Relatives of Decedent, Jane Doe v. CDE Trucking Company & Driver (Truck/Passenger Vehicle Collision Case)
Decedent, Jane Doe, was driving to work on an interstate highway when the front left tire of her vehicle went flat. The Decedent’s disabled vehicle then came to a rest such that it was straddling the right lane of the three lane westbound highway and a narrow shoulder that was bordered by a concrete wall.
The Defendant tractor-trailer driver, John Smith, an employee of CDE Trucking Company, struck Ms. Doe’s vehicle in the rear. The gasoline tank of Ms. Doe’s vehicle was punctured during the collision and leaking gas ignited, engulfing the vehicle in flames.

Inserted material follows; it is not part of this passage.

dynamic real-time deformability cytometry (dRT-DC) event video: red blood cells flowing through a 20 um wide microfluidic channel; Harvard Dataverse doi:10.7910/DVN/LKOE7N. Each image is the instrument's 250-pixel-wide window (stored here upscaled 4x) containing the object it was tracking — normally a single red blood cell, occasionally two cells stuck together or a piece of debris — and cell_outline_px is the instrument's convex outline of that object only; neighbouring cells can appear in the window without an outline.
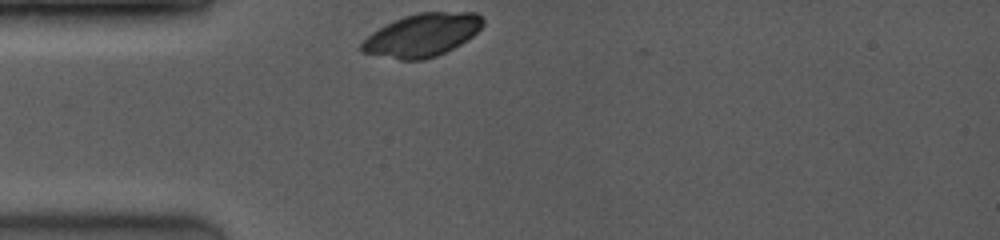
{"species": "common noctule bat (a hibernating species)", "species_latin": "Nyctalus noctula", "temperature_condition": "room temperature", "stored_images_in_passage": 21, "camera_frame_rate_fps": 4000, "um_per_image_px": 0.085, "animal": {"sex": "female", "body_mass_g": 19.0, "forearm_length_mm": 53.3}, "frame": {"image": 1, "passage_image": 1, "time_ms": 0.0, "image_size_px": [1000, 240], "cell_outline_px": [[484, 24], [472, 36], [460, 44], [436, 56], [424, 60], [400, 60], [360, 52], [360, 44], [372, 32], [404, 16], [420, 12], [476, 12], [484, 20]], "centroid_in_image_um": [35.88, 2.99], "position_along_channel_um": 49.1, "area_um2": 30.11}}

According to the county coroner who performed the autopsy, Ms. Doe died from a combination of smoke inhalation and blunt force trauma to her thoracic spine. Due to the severe burn injuries Ms. Doe suffered, dental records were necessary to identify her body at autopsy.

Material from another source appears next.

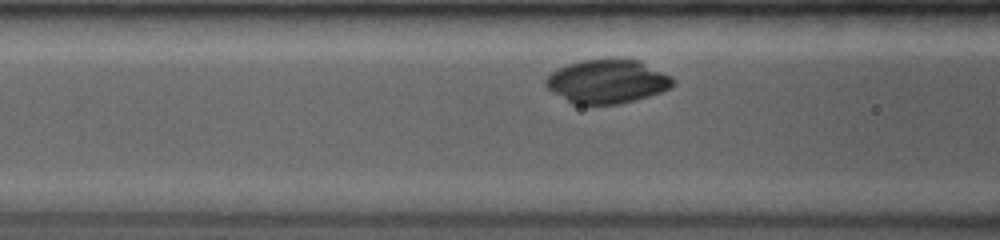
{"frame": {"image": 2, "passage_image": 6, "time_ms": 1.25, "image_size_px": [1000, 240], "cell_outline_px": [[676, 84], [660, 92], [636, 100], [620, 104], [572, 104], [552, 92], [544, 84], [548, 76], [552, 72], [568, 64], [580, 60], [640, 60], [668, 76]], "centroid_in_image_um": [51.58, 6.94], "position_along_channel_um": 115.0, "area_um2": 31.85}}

Plaintiffs’ investigation determined that Defendant John Smith had violated numerous rules of the road by: Driving at a speed in excess of the posted speed limit, failing to keep a careful lookout, failing to maintain the ability to stop within the distance that could be seen ahead and passing on the right.
Plaintiffs’ investigation also determined that Defendant John Smith previously had been convicted of a felony conspiracy charge that involved the use of an eighteen wheel truck to transport cocaine from Mexico into the U.S., a fact that was unknown to CDE Trucking Company until after the collision. Plaintiffs also learned that Defendant John Smith’s actual job experience raised doubt about whether he was properly qualified and experienced as a tractor-trailer driver. Defendant Smith recited on his job application that he had been driving commercial trucks for the previous six years when, in fact, he had been operating a backhoe for various excavating companies. Defendant Smith also recited that he had been previously employed as a full-time truck driver during a three-year period when, in fact, he was being held in custody on a probation violation.
The case settled for $5 million and was the subject of a featured article in the August 20, 2007 issue of Missouri Lawyers Weekly.